Saturday, November 22, 2008

Healing

Today has finally arrived!

A year and a half back, Benny Hinns was holding his healing service at Singapore indoor stadium. I had wanted to go so much in the midst of under going treatment with chemo and radiation. a last minute virus attack, had my fever shot up to 41 degrees in 3 consecutive days in the hospital, and when i realised that what could be my 'only hope' was dashed by the fever, i was sent into a hopeless pit.

I remembered Nerissa and my mum and sisters were all there, that was the moment i can't hide my fear and hopelessness anymore, i broke down, and tears started to flow down my cheeks.
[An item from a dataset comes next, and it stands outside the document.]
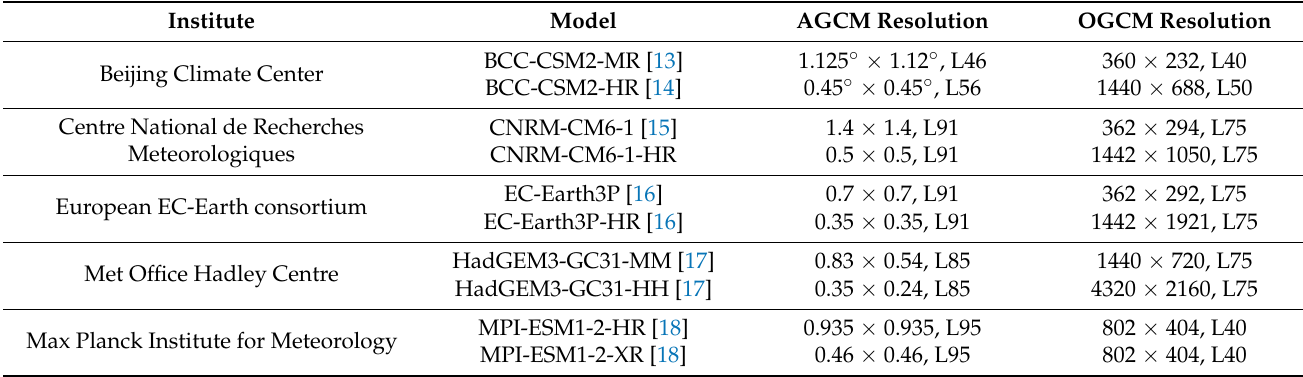
Table 1. Details of eight climate/earth system models of CMIP6 models used in the study, including the horizontal resolution (grids) and vertical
I thought that even God has forsaken me, i was losing hope.

Looking back, maybe everything happened for a reason, thankfully i pulled through from the virus attack. The year long battle with CA can be exhaustive, i know i have come a long way, at the same time i have grown to learn more about God, i learnt to let go, and let God. The journey towards Him is still a long way, but i am just as thankful that i am finally on the right track.

Today has finally arrived, i am anticipating great things and miracles to happen, i am hopeful, and even while i am sitting here, it is already happening...

Nonetheless, the unchanging fact is that God is sovereign! Is grace! Is love! My faith is as small as a mustard seed still, but i believe and i know tonight it will explode!